[Saved data entries]
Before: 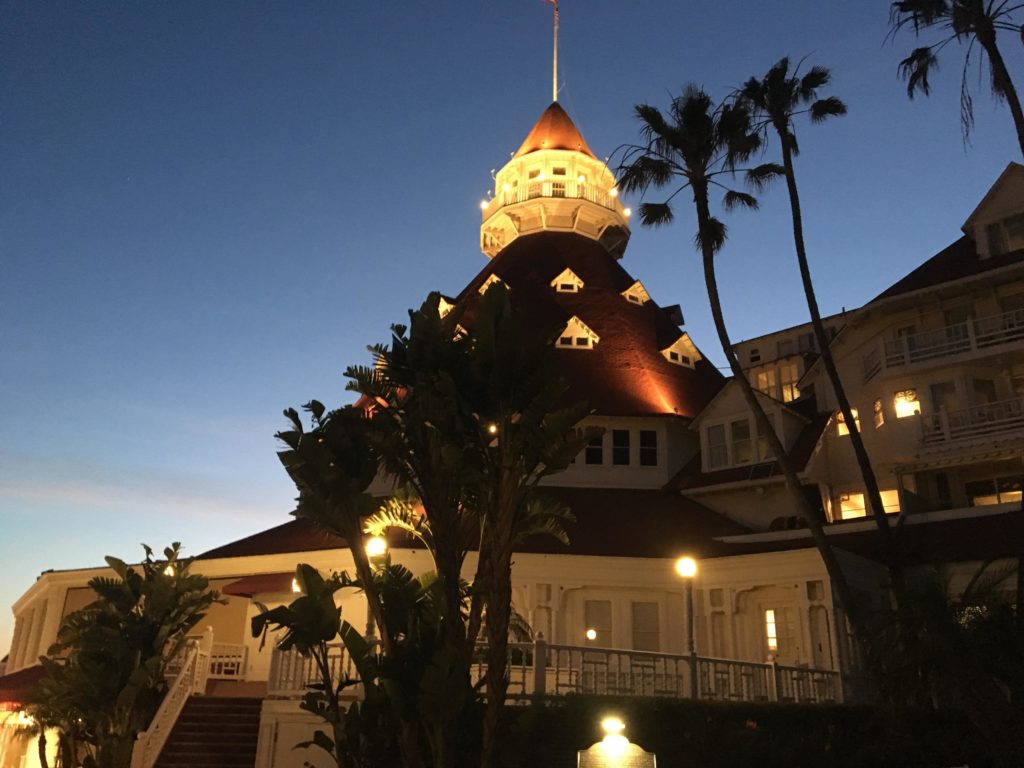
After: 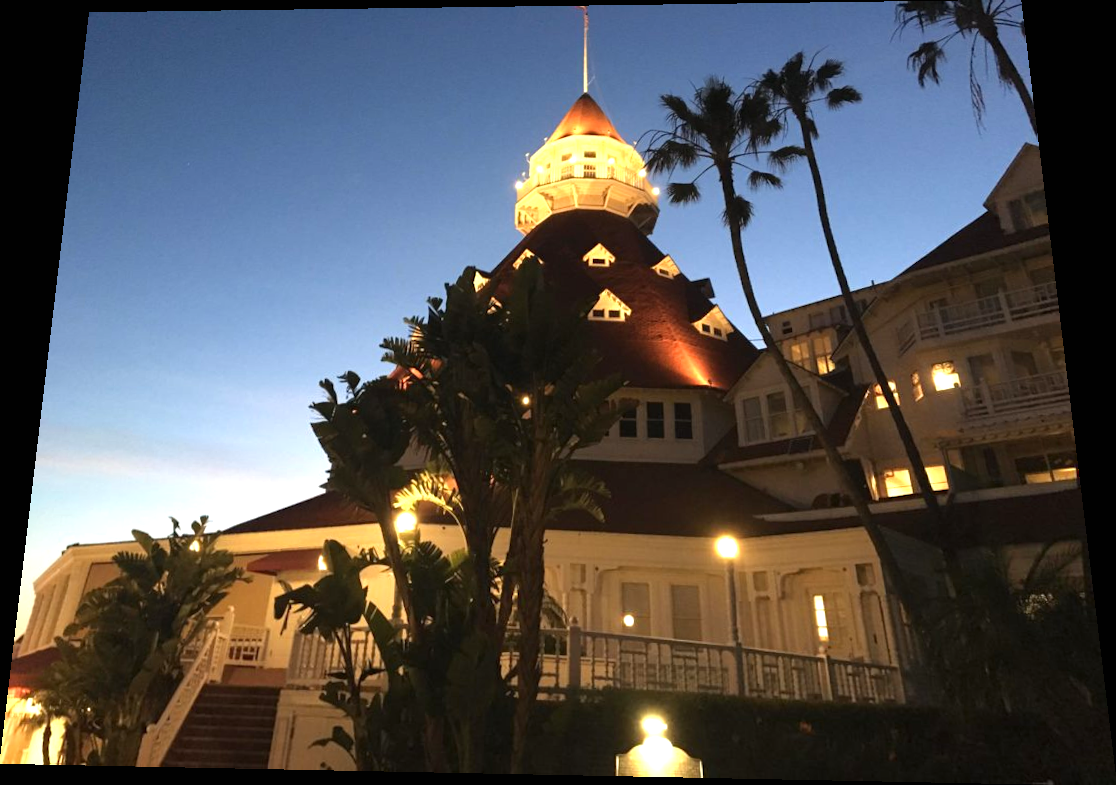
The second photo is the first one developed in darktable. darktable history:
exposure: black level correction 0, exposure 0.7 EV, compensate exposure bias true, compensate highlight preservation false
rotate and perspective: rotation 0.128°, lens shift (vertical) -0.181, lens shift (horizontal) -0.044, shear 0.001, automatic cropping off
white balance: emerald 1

_Task to carry out_: Rewrite all the items above with "developed" replaced by "processed" and everything else unchanged. Leave the pictures out of your answer.

_Answer to the exercise_:
Before: 
After: 
The second photo is the first one processed in darktable. darktable history:
exposure: black level correction 0, exposure 0.7 EV, compensate exposure bias true, compensate highlight preservation false
rotate and perspective: rotation 0.128°, lens shift (vertical) -0.181, lens shift (horizontal) -0.044, shear 0.001, automatic cropping off
white balance: emerald 1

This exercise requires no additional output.